Suppose I have two functions $G,F: \mathbb{R}_+ \rightarrow \mathbb{R}_+$. I also know that $F'(x)=G'(x)$. Now suppose that the following inequality holds
$$\frac{1}{a}F(b)>\frac{1}{c}G(d)$$
For constants $a,c>0$, and $d>b>0$. Is it true that this implies that
$$\frac{1}{a}\int_0^bF(x)>\frac{1}{c}\int_0^dG(x)?$$
Since $F'(x)=G'(x)$, the rates of decrease of functions $\frac{1}{a}F(b)$ and $\frac{1}{c}G(d)$ in their respective arguments are the same.

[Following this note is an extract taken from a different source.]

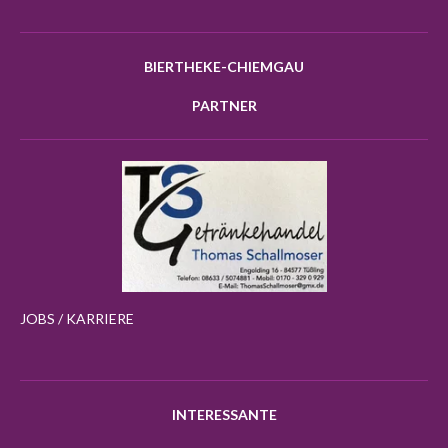
BIERTHEKE-CHIEMGAU
PARTNER
JOBS / KARRIERE
INTERESSANTE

Hence this implies that for all $x\leq b$ and all $y\leq d$, the following must hold
$$\frac{1}{a}F(x)>\frac{1}{c}G(y)$$
This implies that,
$$\frac{1}{a}\int_0^bF(x)>\frac{1}{c}\int_0^dG(x).$$
Is this correct? If so, how could you rephrase my argument to make it seem more convincing and rigorous? If it is wrong, why?
Note that $a$ and $c$ are arbitrary positive constants.
No. Take $F\equiv 1, G\equiv 1$, $a=1,c=2,b=4,d=5$.